Diversamente, o acórdão recorrido entendeu que «as relações de trabalho não podem perdurar quando as descritas condutas do trabalhador — desobediência ilegítima a ordem de superior hierárquico e repetido desinteresse pelo cumprimento das funções com zelo e diligência — constituem, objectivamente, motivo de quebra de confiança por parte da empregadora», tendo declarado o despedimento lícito.

2.1. A proibição dos despedimentos sem justa causa recebeu expresso reconhecimento constitucional no artigo 53.º da Lei Fundamental, subordinado à epígrafe «Segurança no emprego» e inserido no capítulo III («Direitos, liberdades e garantias dos trabalhadores»), do Título II («Direitos, liberdades e garantias») da Parte I («Direitos e deveres fundamentais»).

No plano infraconstitucional, estando em causa um despedimento efectuado em 31 de Outubro de 2012, há que atender à disciplina legal do despedimento por facto imputável ao trabalhador contida no Código do Trabalho de 2009, aprovado pela Lei n.º 7/2009, de 12 de Fevereiro, em vigor a partir de 17 de Fevereiro de 2009, diploma a que pertencem os demais preceitos a citar adiante, sem menção da origem.

De acordo com o n.º 1 do artigo 351.º constitui justa causa de despedimento «o comportamento culposo do trabalhador que, pela sua gravidade e consequências, torne imediata e praticamente impossível a subsistência da relação de trabalho».

O conceito de justa causa formulado neste normativo integra, segundo o entendimento generalizado tanto na doutrina, como na jurisprudência, três elementos: a) um elemento subjectivo, traduzido num comportamento culposo do trabalhador, por acção ou omissão; b) um elemento objectivo, traduzido na impossibilidade da subsistência da relação de trabalho; c) o nexo de causalidade entre aquele comportamento e esta impossibilidade.

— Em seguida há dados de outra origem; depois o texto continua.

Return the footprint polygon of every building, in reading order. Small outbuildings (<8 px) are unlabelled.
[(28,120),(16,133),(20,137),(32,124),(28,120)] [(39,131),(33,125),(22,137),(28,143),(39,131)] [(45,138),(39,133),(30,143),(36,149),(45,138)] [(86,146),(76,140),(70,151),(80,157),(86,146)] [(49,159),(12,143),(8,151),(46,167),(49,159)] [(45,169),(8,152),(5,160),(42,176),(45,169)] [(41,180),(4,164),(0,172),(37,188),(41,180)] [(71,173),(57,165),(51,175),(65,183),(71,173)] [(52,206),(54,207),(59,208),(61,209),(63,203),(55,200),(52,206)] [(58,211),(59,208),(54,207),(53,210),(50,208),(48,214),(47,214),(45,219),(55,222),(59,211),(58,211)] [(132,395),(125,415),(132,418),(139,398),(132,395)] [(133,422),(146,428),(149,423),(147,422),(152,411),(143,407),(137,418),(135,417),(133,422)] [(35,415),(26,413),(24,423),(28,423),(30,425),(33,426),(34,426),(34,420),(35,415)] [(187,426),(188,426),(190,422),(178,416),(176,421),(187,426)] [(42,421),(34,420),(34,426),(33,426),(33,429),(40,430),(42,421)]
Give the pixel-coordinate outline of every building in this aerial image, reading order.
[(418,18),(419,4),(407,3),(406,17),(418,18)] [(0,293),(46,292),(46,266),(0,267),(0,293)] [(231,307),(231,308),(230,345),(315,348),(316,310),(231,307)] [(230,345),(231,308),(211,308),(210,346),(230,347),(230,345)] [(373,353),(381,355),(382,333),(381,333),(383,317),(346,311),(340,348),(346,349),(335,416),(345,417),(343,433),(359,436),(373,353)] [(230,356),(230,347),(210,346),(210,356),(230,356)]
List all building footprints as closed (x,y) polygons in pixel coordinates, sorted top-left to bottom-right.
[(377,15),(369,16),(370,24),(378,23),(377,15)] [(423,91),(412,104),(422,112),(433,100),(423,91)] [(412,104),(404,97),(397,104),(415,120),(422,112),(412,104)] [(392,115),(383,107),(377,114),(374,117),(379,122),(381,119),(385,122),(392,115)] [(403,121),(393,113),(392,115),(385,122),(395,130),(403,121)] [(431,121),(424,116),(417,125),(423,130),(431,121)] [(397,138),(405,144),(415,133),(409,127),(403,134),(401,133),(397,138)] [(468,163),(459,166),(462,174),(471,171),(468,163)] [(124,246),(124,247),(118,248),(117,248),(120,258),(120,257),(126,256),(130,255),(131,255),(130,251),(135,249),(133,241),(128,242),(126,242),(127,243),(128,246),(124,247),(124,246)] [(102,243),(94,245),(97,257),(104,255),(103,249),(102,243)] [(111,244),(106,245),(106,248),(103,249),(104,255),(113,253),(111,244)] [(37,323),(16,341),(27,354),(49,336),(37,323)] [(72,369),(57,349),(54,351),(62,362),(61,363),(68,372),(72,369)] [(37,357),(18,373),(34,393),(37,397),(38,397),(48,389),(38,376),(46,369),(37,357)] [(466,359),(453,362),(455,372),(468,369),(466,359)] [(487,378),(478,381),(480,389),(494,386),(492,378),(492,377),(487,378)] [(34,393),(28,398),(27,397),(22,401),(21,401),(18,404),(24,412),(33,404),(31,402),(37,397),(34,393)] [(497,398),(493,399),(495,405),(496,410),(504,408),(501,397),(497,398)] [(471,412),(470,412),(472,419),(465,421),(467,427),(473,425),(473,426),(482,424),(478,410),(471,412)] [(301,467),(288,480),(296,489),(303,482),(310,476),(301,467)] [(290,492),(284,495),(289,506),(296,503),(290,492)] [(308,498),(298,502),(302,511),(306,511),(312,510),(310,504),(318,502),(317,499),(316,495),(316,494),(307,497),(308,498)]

Ora, verifica-se a impossibilidade prática da subsistência da relação laboral, quando se esteja perante uma situação de absoluta quebra de confiança entre a entidade patronal e o trabalhador, susceptível de criar no espírito do empregador a dúvida sobre a idoneidade futura da conduta daquele.

Na concretização do critério geral para determinação da justa causa, o n.º 2 do artigo 351.º indica alguns comportamentos do trabalhador que podem configurar justa causa de despedimento, indicação que assume clara natureza exemplificativa.

Por outro lado, os deveres do trabalhador são listados no artigo 128.º, sendo que o incumprimento baseado no comportamento ilícito e culposo do trabalhador tanto pode proceder do desrespeito de deveres principais, como o dever de realizar o trabalho com zelo e diligência [alínea c)], de deveres secundários, como o dever de velar pela conservação e boa utilização dos bens relacionados com o seu trabalho [alínea g)], ou de deveres acessórios de conduta, deduzidos do princípio geral da boa fé no cumprimento das obrigações, acolhido no n.º 2 do artigo 762.º do Código Civil e reiterado no n.º 1 do artigo 126.º do Código do Trabalho, figurando, entre eles, o dever de guardar lealdade ao empregador, nomeadamente não negociando por conta própria ou alheia em concorrência com ele, nem divulgando informações referentes à sua organização, métodos de produção ou negócios [alínea f)], que são apenas afloramentos do dever de lealdade, como flui do termo «nomeadamente» aí utilizado.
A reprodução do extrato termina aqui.